Adapun tips cara merawat tanaman air tawar di akuarium yang pertama adalah dengan menjaga suhu tanaman asalnya. Maksudnya, jika tanaman tersebut di habitat aslinya bisa tumbuh dan berkembang pada suhu yang dingin maka sebaiknya anda atur akuariumnya agar memberikan suhu dingin bisa itu dengan memberikan kipas didalam akuarium atau cara lainnya. Cara ini perlu karena jika tumbuhan tersebut tidak berada pada suhu hidupnya tentu akan berdampak pada matinya tanaman tersebut.

Dan yang kedua adalah yang terakhir sebagai tips penting selanjutnya. Tips tersebut adalah pemberian pupuk sebagai nutrisi tanaman air tawar selama di akuarium. Maksudnya adalah pemberian pupuk baik itu yang bersifat alami ataupun buatan.

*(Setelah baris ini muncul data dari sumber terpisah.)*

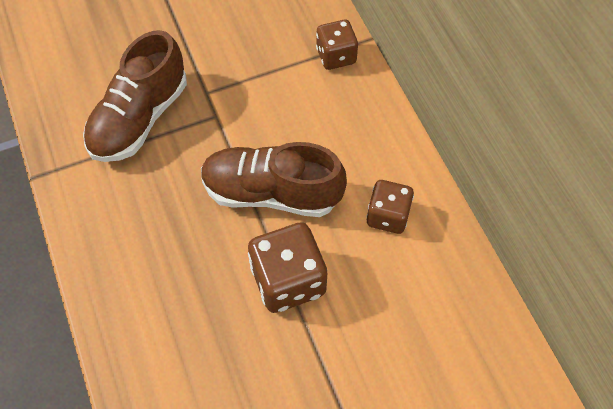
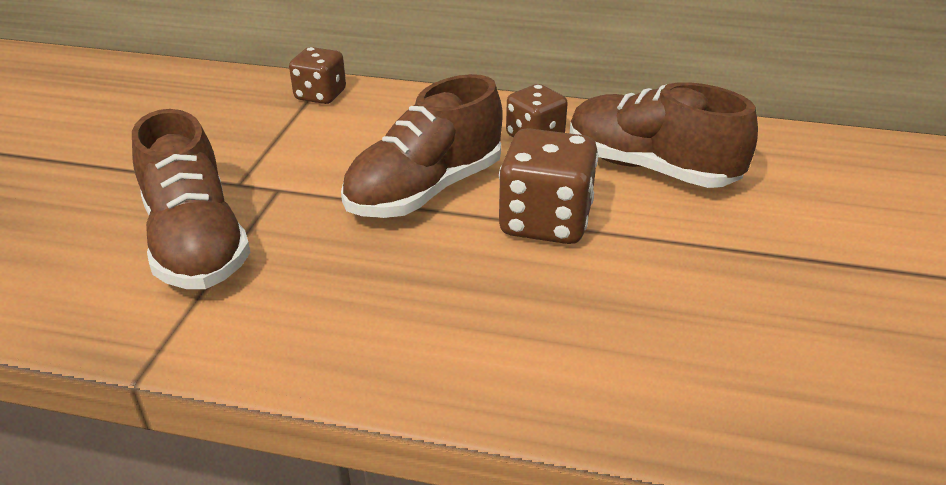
camera: 55 degrees left, 25 degrees down
none -> brown shoe [570,82,758,188]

Pupuk – pupuk ini diberikan untuk menunjang kehidupan tanaman air tawar tersebut agar selalu dalam kondisi yang baik dan sehat.

Lanjut, pemupukan ini juga untuk memberikan nutrisi khusus pada tanaman seperti zat fosfor, nitrogen dan kalium yang menjadi kebutuhan dan syarat pokok tanaman untuk hidup, jelas tanpa adanya asupan nutrisi melalui pemberian pupuk maka tanaman akan mati. Maka dari itu sangat penting sekali perawatan ini agar nantinya tanaman ini bisa hidup lebih lama dan membantu biota yang ada didalam akuarium tersebut.

Merawat Tanaman Hias Di Air Supaya Segar Dan Subur

Untuk merawat tanaman hias air supaya tumbuh subur dan segar sebaiknya anda menggunakan wadah yang tidak berlubang pada bagian dasar seperti halnya pot. Hal ini karena wadah tanaman hias air harus kedap sehingga air sama sekali tidak terbuang.

Wadah alternatif yang bisa anda pakai antara lain berupa; batu artifisial atau batu alam dari plesteran semen atau beton atau gentong dari tembikar.

Jarang yang memanfaatkan kayu karena akan mudah lapuk ketika secara langsung terkena air secara terus menerus. Tetapi ada juga pecinta tanaman hias yang merawat tanaman hias air yang bereksplorasi dengan lumping sebagai wadah display dari tanaman hias yang ditanam pada ember atau pot.

Untuk merawat tanaman hias air sebaiknya anda tidak menggunakan air PAM karena air pam basa dan mengandung kaporit sehingga bisa mengganggu pertumbuhan tanaman.

Anda bisa menambahkan air secara rutin pada wadah tanaman karena akan berkurang setiap harinya akibat diserap akar dan karena penguapan.